その気持ち悪くてバカげた貼り紙を鼻で笑いながら写真に撮って、家に帰った。


もう何も期待していないはずなのに、諦めをつけることが目的のはずなのに、電話することをこんなにためらっているのはなぜだろう?スマホを握ったまま画面が消えて、パスコードを入力してはまた画面が消えて、というのを気づけば30分も繰り返していた。そもそも、あんな求人募集本当はしていないんじゃないか?もし電話して、本気でかけてきたと思われたらどうしよう?あんな貼り紙するくらいだから、店長が頭のおかしな人だったらどうしよう?あまり利用しないスーパーだから、まずお客さんとして店員の様子を観察してきてから検討した方がいいのではないか?

いや、何を考えても無駄だ。あのスーパーで働くことはないのに、店の雰囲気なんて調べて何になる。電話してバカにされたら、面接に行く手間が省けたと思って喜べばいい。もう、立ち止まっている時間はない。

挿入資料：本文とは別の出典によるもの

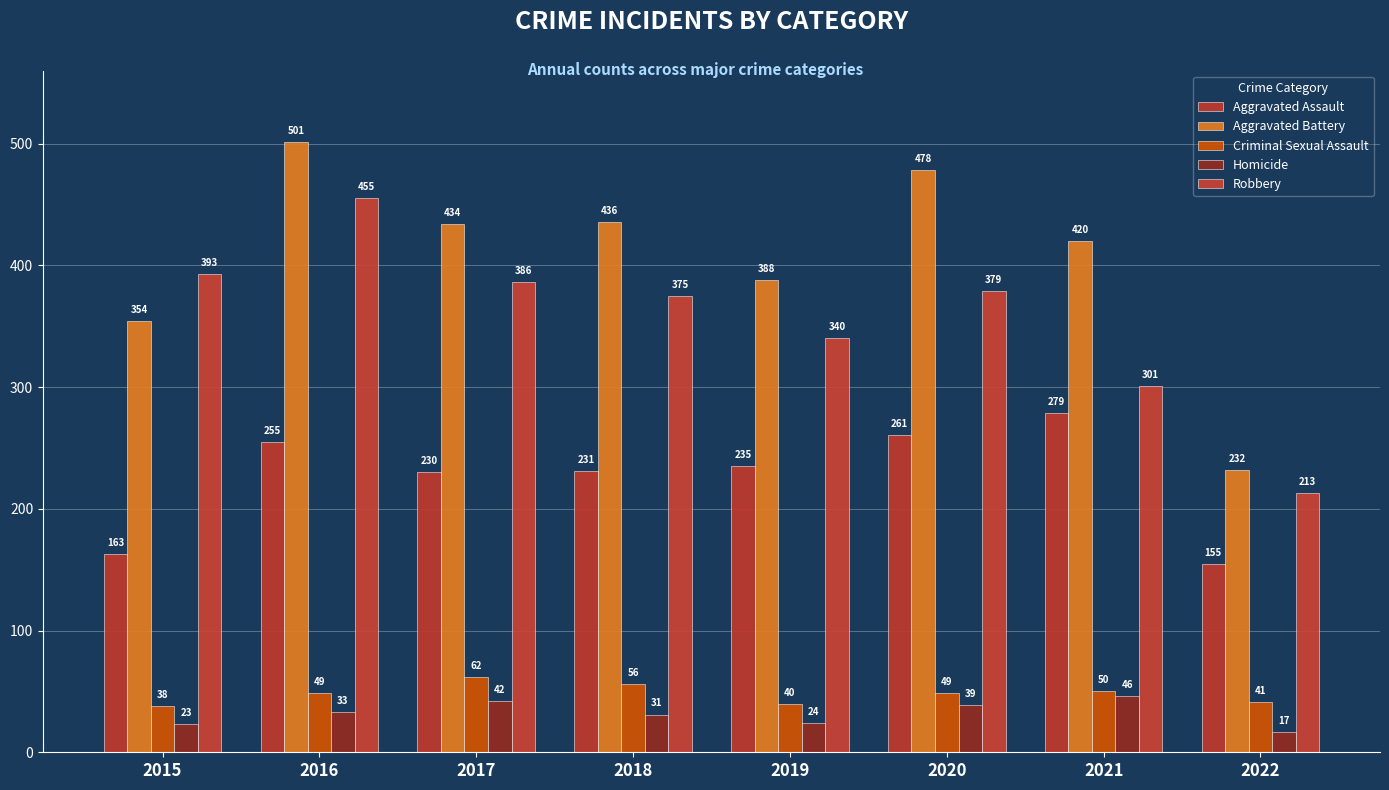

Does the chart contain stacked bars?

No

涙目になりながら、貼り紙に書かれていた電話番号を押して、発信した。呼び出し音が鳴っている。電話がつながるまで待っている時間がとても長く感じられる。嫌なことは早く終わらせてしまいたい。ところが、電話は一向につながらない。数えてはいないけど、もう10コールくらい鳴らしていると思う。やっぱり、募集はしていなかったってことかな。あと3回鳴らしてつながらなかったら、電話を切ろうと決めたときだった。

「キングマーケット野崎店でございます」

落ち着いた感じの女性の声とともに、誰かの話し声や、レジの”ピッ”ってする音、BGMなどが混ざった雑音が耳に入ってきた。

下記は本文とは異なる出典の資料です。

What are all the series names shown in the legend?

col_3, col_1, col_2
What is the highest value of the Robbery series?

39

「あ、あの、お店に貼ってあったポスターを見て…バイト募集の」

「あー!少々お待ちください」

保留にならなかったので、電話の遠くから「しげちゃーん!」と叫ぶ女性の声が聞こえる。しげちゃん?

「お電話代わりました。わたくし店長の、ほんじょうしげお、と申します」

電話の相手は、とても柔らかい声で、ゆっくりと聞き取りやすいように名乗った。

「アルバイトの応募の件でお間違いないでしょうか?お名前をお伺いしてもよろしいですか?」

「あ…こ、小坂史帆です」

「こさかしほ、さんですね。あの、一度店舗の方まで来ていただいて、実際にお話できればと思うのですが、いつがご都合よろしいでしょうか?」

「あ…えっと…」

咄嗟に言葉が浮かばず、沈黙が流れてしまった。まずい。何か言わないと。でも、声が出ない。

「こさかさんは、学生さんかな?」

イライラさせてしまったかと思ったのに、電話の相手は全く怒っていなくて、まるで迷子の子供に話しかけるような、優しい声で尋ねてきた。

「あ…はい」

「学生さんだったらー、平日の夜か、土日がいいよね。明日の夜だと急かな?今週の土曜日とかどうだろう?何か予定あるかな?」

「だ、大丈夫です」

「そう?じゃあ、そうだねー、せっかくのお休みの日だし朝はゆっくり寝たいよね。13時はどうだろう?お客さんも比較的少ないし、いろいろお店のことも案内できるかも!」

「じゃあ…それで」

「了解!じゃあ、土曜日の13時ね。何か予定入っちゃったり、体調悪くなったりしたら遠慮せずにまたこの番号に連絡してね」

「はい…わかりました」

「うん。じゃあお待ちしてます!」

いたたまれなくなって、電話を切ってしまった。言われるがまま従っていたら、いつの間にか面接の日時が決まっていた。こんなに優しく対応されたのは初めてだった。予定を答えられない時点で、もうダメだと思った。なんでこんな奴にまで、面接に来てほしいのだろう?本当に人手不足で困っているのだろうか?「お休みの日は朝ゆっくり寝たいよね?」って言ってた。最近の若者はゆとり世代だからと思って、向こうも過剰に気を遣い過ぎているのだろうか?

いっそのこと、そのままブチ切れられて、電話も切られた方がよかった。コミュニケーションの取れない私に対してのリアクションは人によってさまざまだが、実は一番堪えるのが、謝られたり心配されたりすること。「あなたは何も悪くないですよ」と伝えたいのに、言葉にできないから。悪いのは私なのに、関係ない人を巻き込んでしまった罪悪感を、ずっと引きずることになるから。

さっきの電話、せめて「ありがとうございます」とだけでも言えたらよかったのに。